Until now, the abbreviation BC stood for “before Christ.” Going forward, it could take on the added meaning of “Before Covid.”

The new 3.6-mile cycling, running, and walking path across the Gov. Mario Cuomo Bridge was conceived BC, and then completed AC. 

Since its opening this summer, the path has attracted scores of pedestrians, runners, and pedalers. On weekends, the parking lots at the landings in Tarrytown and Nyack often fill up early.

Even by BC standards, the path feels narrow at 12 feet in width — half for two-leggers and half for two-wheelers. Those who stay in their lanes must pass within inches of each other.

Signs remind users to wear masks and to remain 6 feet apart. Regarding the masks, some do and some don’t. Social distancing, meanwhile, is impossible at times.

In response, ideas surfaced such as designating timeslots for cycling and walking, widening the existing path, or adding another path. Greenburgh Town Supervisor Paul Feiner posted an online survey to solicit public feedback about timeslots. Most responses were not in favor of that idea.

In contrast, Feiner reported that most of the messages he received apart from the survey were in favor of widening the path, which would require removing part or all of the shoulder or bus lane.

The bridge was built for cars and trucks. With wide shoulders on both sides of both spans, there is space for motorists in distress to pull over and not obstruct traffic, unlike the Tappan Zee Bridge.
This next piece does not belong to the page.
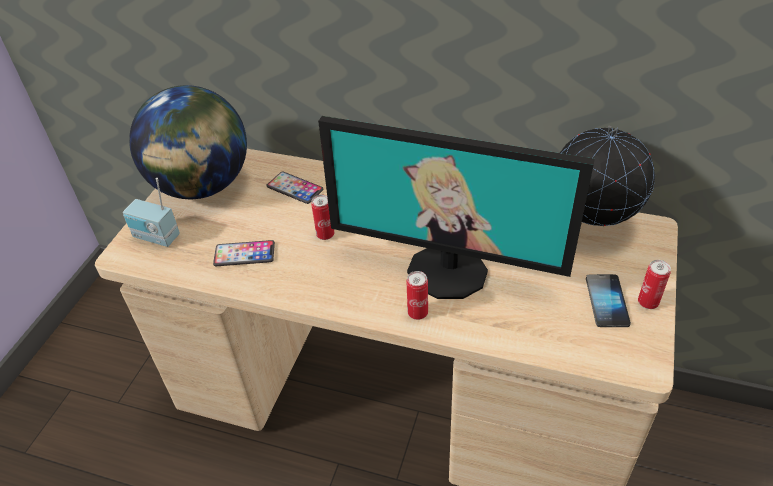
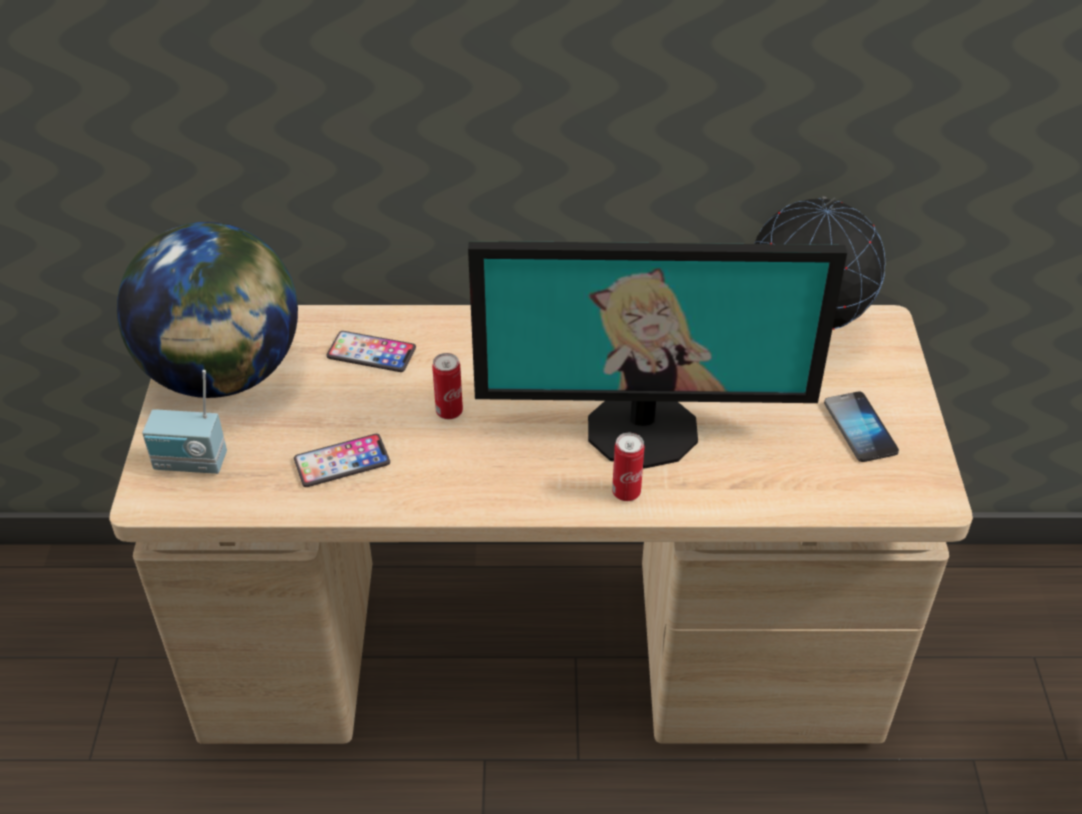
camera: 20 degrees left, 0 degrees up
(648, 302) = (909, 419): can -> none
The necessity of the bus lane is questionable. Yes, it’s important to encourage the use of public transportation. That lane, however, seems like a placeholder for light rail or another future option.

It’s also possible that cyclists, runners, and walkers could co-exist with the current configuration. For that to happen, all need to remain in their lanes and not treat the path as if it’s a speedway.

Issues aside, being on the path, over the river, is a worthwhile experience, especially at the six overlooks. To avoid the crowds, set out on a weekday, the earlier or later the better.